Der Polizist habe «das Gesicht eines Arabers gesehen, einen kleinen Bengel, und wollte ihm das Leben nehmen», sagte sie. Sie hoffe, dass die Justiz «wirklich streng» sein werde. Auch Nahels Grossmutter und Tante konnten in Videos und Interviews ihrer Entrüstung und Trauer Ausdruck verleihen.

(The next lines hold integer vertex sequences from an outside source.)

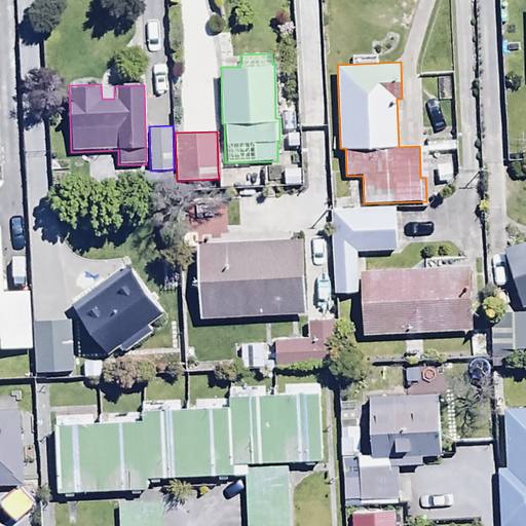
[(218,171),(219,179),(219,189),(259,187),(258,168),(218,171)]
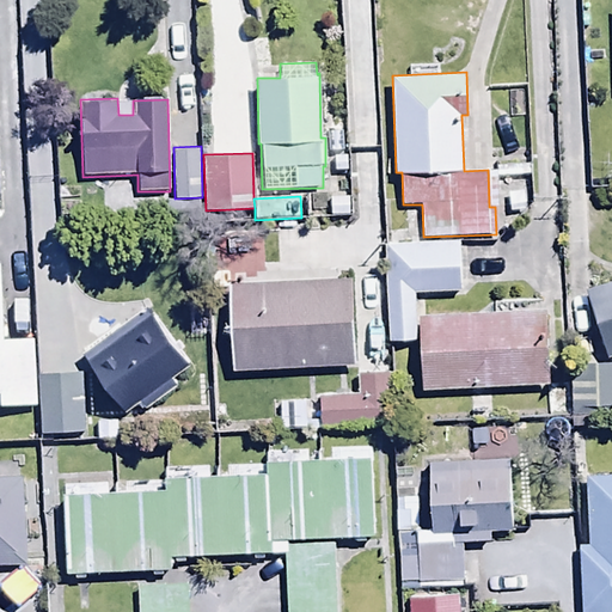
[(353,340),(349,251),(227,257),(232,346),(353,340)]
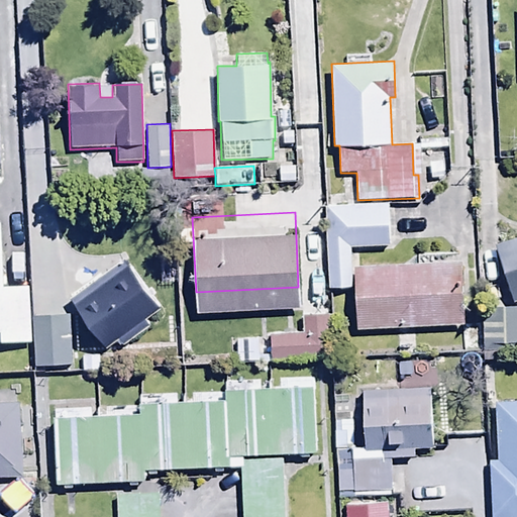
[(516,217),(494,226),(513,281),(516,279),(516,217)]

Dritte Nacht der Gewalt in Frankreich
Am Ende des Marsches, als sich einige Teilnehmer der Präfektur dem Nelson-Mandela-Platz nähern, brennen dann doch noch ein Auto, ein Mülleimer, Feuerwerk explodiert; Tränengas wird versprüht, Wasserwerfer schiessen. Trotzdem bildet der Trauerzug bis dahin ein würdiges Gegengewicht zu den Bildern der beiden Nächte zuvor. Erst als der Marsch schon vorbei ist, eskalieren die Krawalle.
In der Nacht von Donnerstag auf Freitag wurden landesweit 875 Menschen festgenommen, wie es aus dem Umfeld von Innenminister Gérald Darmanin hiess. Die meisten von ihnen seien 14 bis 18 Jahre alt.
Nachdem es bereits zwei Nächte in Folge in mehreren Städten massive Proteste gegen Polizeigewalt gegeben hatte, wurden landesweit rund 40’000 Polizisten und Gendarme mobilisiert, um die Ausschreitungen einzudämmen. Die Polizei überwachte die Lage mit Hubschraubern. Zudem wurden nach Angaben aus Polizeikreisen Eliteeinheiten der Polizei und der Gendarmerie nach Toulouse, Marseille, Lyon, Lille und Bordeaux geschickt.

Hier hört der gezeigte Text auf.